[[ EXERCISE TEXT, beginning ]]

I have a fairly complex program that runs into strange behavior when build with OpenMP in MSVC 2010 Debug mode. I have tried my best to construct the following minimal working example (though it is not really minimal) which minic the structure of the real program.
#include <vector>
#include <cassert>
// A class take points to the whole collection and a position Only allow access
// to the elements at that posiiton. It provide read-only access to query some
// information about the whole collection
class Element
{
public :
Element (int i, std::vector<double> *src) : i_(i), src_(src) {}
int i () const {return i_;}
int size () const {return src_->size();}
double src () const {return (*src_)[i_];}
double &src () {return (*src_)[i_];}
private :
const int i_;
std::vector<double> *const src_;
};
// A Base class for dispatch
template <typename Derived>
class Base
{
protected :
void eval (int dim, Element elem, double *res)
{
// Dispatch the call from Evaluation<Derived>
eval_dispatch(dim, elem, res, &Derived::eval); // Point (2)
}
private :
// Resolve to Derived non-static member eval(...)
template <typename D>
void eval_dispatch(int dim, Element elem, double *res,
void (D::*) (int, Element, double *))
{
#ifndef NDEBUG // Assert that this is a Derived object
assert((dynamic_cast<Derived *>(this)));
#endif
static_cast<Derived *>(this)->eval(dim, elem, res);
}
// Resolve to Derived static member eval(...)
void eval_dispatch(int dim, Element elem, double *res,
void (*) (int, Element, double *))
{
Derived::eval(dim, elem, res); // Point (3)
}
// Resolve to Base member eval(...), Derived has no this member but derived
// from Base
void eval_dispatch(int dim, Element elem, double *res,
void (Base::*) (int, Element, double *))

[[ EXERCISE TEXT, end ]]

Say whether each statement agrees with the post on the OpenMP problem, answering yes or no and quoting the deciding words: (a) the strange behavior shows up when the program is built with OpenMP in MSVC 2010 Debug mode; (b) the Element class gives write access to information about the whole collection; (c) the example is described as truly minimal. The lines after this text come from another source.

[[ DATA SECTION, beginning ]]

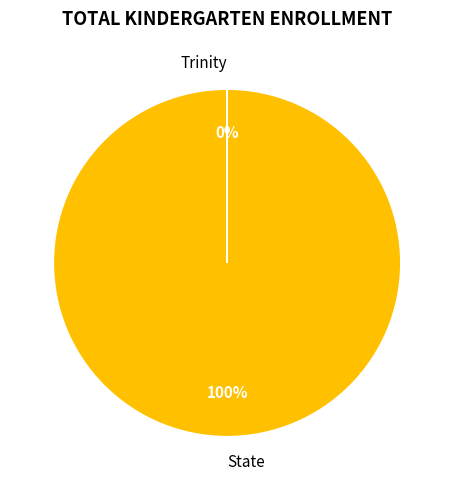

The State slice represents 100% of the pie. True or false?

True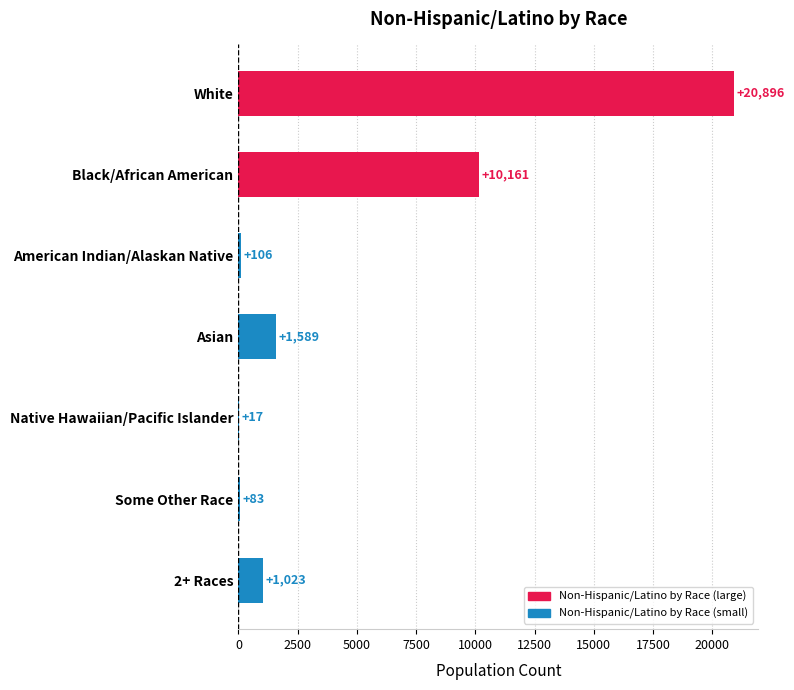

Are the bars horizontal?

Yes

[[ DATA SECTION, end ]]

• **OUTPUT FOR THIS TASK**
(a) Yes: "runs into strange behavior when build with OpenMP in MSVC 2010 Debug mode"
(b) No: "It provide read-only access to query some"
(c) No: "though it is not really minimal"